Using the entries that follow, report the number of lines that include the string "свойствам", without any other text.
[[ RECORDS FOR THIS TASK open ]]
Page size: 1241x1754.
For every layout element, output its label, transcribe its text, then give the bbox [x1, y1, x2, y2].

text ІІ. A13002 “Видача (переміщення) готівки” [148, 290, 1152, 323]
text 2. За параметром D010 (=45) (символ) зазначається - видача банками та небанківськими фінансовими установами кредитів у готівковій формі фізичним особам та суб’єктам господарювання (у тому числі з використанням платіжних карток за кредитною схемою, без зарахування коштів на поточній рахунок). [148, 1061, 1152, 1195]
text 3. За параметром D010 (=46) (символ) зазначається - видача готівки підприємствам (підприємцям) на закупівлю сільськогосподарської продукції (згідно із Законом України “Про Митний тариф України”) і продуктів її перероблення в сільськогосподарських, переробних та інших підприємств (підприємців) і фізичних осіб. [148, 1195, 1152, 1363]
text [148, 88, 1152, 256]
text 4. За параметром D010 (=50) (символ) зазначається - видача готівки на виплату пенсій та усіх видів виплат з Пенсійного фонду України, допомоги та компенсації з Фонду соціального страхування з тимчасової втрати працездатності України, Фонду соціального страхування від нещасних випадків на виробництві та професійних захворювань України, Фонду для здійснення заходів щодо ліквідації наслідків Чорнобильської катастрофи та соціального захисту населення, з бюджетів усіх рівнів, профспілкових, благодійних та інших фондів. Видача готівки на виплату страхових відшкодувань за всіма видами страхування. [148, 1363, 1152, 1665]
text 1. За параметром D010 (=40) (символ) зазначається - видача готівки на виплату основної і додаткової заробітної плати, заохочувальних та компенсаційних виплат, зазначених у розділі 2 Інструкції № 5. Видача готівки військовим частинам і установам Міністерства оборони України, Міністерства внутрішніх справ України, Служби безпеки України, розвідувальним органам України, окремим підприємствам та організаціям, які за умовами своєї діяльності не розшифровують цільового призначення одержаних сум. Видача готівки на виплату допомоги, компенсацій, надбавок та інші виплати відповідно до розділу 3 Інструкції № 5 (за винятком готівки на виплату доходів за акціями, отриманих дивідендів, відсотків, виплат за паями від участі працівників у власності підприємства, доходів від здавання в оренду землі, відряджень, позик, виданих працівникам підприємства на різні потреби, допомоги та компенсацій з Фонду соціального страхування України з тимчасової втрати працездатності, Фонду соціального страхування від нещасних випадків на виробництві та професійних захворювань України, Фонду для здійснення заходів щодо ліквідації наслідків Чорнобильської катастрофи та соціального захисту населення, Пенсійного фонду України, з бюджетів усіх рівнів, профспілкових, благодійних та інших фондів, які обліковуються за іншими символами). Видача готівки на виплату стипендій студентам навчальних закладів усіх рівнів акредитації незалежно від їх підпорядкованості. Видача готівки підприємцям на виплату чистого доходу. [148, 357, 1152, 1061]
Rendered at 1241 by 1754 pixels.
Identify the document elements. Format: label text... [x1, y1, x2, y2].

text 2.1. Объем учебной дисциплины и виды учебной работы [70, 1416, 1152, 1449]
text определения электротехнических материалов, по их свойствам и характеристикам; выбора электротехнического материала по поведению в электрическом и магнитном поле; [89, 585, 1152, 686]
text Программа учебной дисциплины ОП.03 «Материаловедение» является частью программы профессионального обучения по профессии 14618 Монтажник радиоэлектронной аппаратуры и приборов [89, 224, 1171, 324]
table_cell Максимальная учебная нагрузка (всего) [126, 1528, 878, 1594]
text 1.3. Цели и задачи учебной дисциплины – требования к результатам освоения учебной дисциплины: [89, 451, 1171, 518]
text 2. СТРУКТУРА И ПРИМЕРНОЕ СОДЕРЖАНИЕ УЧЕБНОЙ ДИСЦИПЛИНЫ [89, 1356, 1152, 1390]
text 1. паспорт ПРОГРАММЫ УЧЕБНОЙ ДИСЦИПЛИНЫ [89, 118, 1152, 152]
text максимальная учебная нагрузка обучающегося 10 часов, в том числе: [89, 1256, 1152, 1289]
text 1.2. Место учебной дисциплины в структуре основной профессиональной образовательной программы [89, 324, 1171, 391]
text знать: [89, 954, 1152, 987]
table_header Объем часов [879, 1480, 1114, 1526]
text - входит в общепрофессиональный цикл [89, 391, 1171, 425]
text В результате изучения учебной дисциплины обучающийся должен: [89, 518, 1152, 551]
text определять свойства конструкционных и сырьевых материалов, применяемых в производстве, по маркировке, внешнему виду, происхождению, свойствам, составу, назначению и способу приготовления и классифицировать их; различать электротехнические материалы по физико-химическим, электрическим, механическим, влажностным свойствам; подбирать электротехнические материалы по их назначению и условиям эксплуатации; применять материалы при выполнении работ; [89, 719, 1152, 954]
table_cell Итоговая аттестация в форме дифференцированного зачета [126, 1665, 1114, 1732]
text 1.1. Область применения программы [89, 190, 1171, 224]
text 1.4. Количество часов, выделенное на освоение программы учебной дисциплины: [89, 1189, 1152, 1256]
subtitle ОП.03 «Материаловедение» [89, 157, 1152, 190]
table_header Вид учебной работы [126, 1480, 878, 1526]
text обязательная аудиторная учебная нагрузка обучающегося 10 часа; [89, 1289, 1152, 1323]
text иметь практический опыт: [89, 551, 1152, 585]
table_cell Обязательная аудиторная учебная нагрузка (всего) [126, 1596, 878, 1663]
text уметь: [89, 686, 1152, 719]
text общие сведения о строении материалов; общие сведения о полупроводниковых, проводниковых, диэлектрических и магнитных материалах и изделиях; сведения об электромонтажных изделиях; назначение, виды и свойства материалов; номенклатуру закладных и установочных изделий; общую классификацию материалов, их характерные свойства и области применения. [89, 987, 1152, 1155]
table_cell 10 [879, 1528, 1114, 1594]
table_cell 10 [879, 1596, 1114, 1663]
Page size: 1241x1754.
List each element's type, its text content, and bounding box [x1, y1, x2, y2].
[[ RECORDS FOR THIS TASK closed ]]
◆ **ANSWER TO THE EXERCISE**
2